*** Opening of Provided information ***

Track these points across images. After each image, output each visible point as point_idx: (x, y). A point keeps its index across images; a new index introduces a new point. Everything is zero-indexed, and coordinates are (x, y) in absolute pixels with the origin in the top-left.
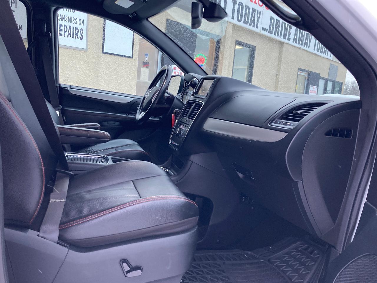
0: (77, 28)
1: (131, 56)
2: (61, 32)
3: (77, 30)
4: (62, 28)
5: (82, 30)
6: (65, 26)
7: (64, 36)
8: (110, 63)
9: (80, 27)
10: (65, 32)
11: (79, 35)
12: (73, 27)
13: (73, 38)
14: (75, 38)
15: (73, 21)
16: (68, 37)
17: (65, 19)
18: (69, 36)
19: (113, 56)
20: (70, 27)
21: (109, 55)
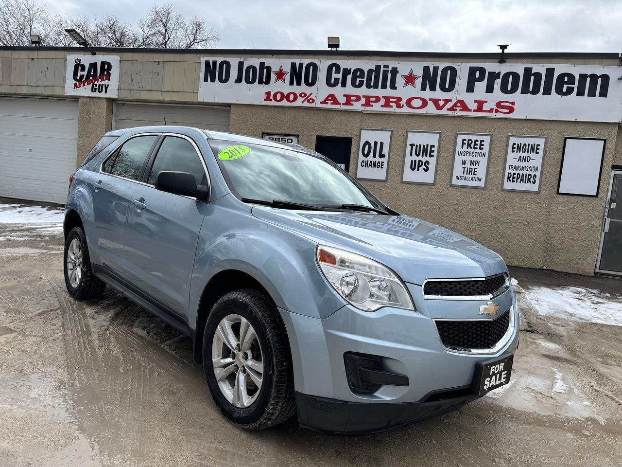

*** Close of Provided information ***

**What the exercise asks**
Please give the records again word for word, omitting all images.

**Task answer**
Track these points across images. After each image, output each visible point as point_idx: (x, y). A point keeps its index across images; a new index introduces a new point. Everything is zero-indexed, and coordinates are (x, y) in absolute pixels with the origin in the top-left.
0: (77, 28)
1: (131, 56)
2: (61, 32)
3: (77, 30)
4: (62, 28)
5: (82, 30)
6: (65, 26)
7: (64, 36)
8: (110, 63)
9: (80, 27)
10: (65, 32)
11: (79, 35)
12: (73, 27)
13: (73, 38)
14: (75, 38)
15: (73, 21)
16: (68, 37)
17: (65, 19)
18: (69, 36)
19: (113, 56)
20: (70, 27)
21: (109, 55)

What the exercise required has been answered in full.